Maize is a staple food for 900 million poor consumers globally, who often rely on small-scale farmers for the food they find in the market. For these farmers, improved seeds that can thrive in the challenging environments they live are a gateway to higher yields and a better life. With traits offering greater resilience to drought, disease and other stresses, improved varieties allow farming families to invest more in their livelihoods and children’s futures.
One example is Leskari Ngoidma, a farmer from northern Tanzania, who in 2015 planted the drought tolerant maize variety HB513 known locally as ngamia, the Kiswahili word for camel. “I got 15 bags of maize from my one-acre farm. In a year when the rains are really bad like they were in 2015, I usually only manage to harvest at the most five bags. This is good seed!”
Through the platform provided by the CGIAR Research Program MAIZE, CIMMYT and the International Institute of Tropical Agriculture works with over 300 governmental, non-governmental and private sector partners – especially from local seed sectors – to give small-scale farmers access to the best agricultural technologies. In 2015, these partnerships led to at least 64 new maize varieties being approved for release in 15 countries.

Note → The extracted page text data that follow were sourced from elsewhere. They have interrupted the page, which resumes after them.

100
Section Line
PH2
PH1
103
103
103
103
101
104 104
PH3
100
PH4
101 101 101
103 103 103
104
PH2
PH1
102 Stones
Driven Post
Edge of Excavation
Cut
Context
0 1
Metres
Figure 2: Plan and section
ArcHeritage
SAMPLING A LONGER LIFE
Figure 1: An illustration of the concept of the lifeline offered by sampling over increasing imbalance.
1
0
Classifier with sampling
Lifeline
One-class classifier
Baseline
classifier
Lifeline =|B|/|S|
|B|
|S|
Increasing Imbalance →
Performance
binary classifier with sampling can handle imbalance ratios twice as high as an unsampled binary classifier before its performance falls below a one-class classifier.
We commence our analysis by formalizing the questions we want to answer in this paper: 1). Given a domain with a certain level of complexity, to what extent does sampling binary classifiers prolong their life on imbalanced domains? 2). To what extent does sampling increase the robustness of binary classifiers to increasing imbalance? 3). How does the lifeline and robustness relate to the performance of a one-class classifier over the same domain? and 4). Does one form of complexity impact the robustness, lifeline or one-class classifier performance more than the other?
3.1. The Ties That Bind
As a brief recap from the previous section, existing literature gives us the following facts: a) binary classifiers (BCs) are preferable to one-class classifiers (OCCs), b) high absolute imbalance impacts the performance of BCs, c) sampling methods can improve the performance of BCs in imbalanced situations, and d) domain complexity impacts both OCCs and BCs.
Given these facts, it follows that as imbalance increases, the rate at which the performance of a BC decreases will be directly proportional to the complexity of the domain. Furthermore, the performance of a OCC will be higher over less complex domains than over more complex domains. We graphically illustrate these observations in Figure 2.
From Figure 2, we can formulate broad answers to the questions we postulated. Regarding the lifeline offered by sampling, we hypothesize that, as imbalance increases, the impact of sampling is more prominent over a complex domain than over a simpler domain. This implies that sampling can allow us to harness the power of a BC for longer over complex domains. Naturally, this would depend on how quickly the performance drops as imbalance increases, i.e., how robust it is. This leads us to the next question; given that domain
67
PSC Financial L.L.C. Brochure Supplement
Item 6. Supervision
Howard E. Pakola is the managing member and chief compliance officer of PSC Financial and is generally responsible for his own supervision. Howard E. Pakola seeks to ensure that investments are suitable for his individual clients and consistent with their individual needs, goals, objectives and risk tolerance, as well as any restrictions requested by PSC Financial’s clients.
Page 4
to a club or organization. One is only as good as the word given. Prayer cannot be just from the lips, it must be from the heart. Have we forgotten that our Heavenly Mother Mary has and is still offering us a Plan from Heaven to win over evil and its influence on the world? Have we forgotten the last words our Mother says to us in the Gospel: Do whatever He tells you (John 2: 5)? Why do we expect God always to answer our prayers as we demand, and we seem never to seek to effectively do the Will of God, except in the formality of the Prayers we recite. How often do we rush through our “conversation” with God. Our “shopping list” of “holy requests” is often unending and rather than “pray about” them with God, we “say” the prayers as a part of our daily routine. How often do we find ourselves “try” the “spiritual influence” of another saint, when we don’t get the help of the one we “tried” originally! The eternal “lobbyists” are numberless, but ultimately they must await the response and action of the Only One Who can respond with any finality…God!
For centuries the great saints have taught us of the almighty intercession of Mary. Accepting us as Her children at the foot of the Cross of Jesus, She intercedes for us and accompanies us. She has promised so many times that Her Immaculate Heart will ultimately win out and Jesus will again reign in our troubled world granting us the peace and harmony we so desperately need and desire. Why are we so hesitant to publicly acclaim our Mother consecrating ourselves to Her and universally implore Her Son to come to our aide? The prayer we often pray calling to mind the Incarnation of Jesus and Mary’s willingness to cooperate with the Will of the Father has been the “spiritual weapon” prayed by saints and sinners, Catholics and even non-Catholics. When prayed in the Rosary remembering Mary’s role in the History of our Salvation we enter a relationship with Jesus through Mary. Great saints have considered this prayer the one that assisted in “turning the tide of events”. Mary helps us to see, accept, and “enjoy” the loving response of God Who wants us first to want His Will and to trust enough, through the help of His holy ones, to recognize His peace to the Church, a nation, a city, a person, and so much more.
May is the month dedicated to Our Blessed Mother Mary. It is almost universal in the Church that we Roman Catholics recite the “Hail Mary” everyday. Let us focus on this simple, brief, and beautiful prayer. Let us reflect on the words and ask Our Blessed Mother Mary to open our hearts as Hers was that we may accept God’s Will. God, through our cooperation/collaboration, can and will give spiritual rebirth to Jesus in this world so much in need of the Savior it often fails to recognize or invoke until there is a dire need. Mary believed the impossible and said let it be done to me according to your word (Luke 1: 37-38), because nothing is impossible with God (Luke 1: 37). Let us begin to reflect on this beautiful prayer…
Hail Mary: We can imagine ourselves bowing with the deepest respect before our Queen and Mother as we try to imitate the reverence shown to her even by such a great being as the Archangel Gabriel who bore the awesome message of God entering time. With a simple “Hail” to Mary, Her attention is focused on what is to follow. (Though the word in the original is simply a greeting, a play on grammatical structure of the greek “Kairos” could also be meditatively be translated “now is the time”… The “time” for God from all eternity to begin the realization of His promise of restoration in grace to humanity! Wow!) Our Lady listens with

Peter Mutisya, sales and marketing director at MultiAgro Trading Main Suppliers (MAMS), described the popularity of an improved maize variety first released in 2013 in Tanzania. Yielding 8.5 to 10 tons per hectare under optimal conditions, successful on-farm demonstrations mean that in 2016 the company will produce 50 tons of MAMSH093 seed in Tanzania for the October short rains, with plans to spread to Kenya and Uganda. “Women farmers particularly love this maize variety because of its sweet taste and the quality protein it offers,” said Mutisya.
In addition to higher and more stable yields, most of the varieties combine several special traits into one seed. Three varieties in South Africa combine drought and heat tolerance, perform well in soils with low phosphorous and low nitrogen and are resistant to the diseases gray leaf spot, maize streak virus, and turcurium leaf blight.
In western Africa, 15 maize varieties released in 2015 will help farmers resist the deadly witchweed disease, or Striga. In Latin America, four new maize varieties were released with resistance to the tar spot complex disease that has emerged as an epidemic in recent years. In sub-Saharan Africa, 10 new maize varieties with quality protein content were released in 2015.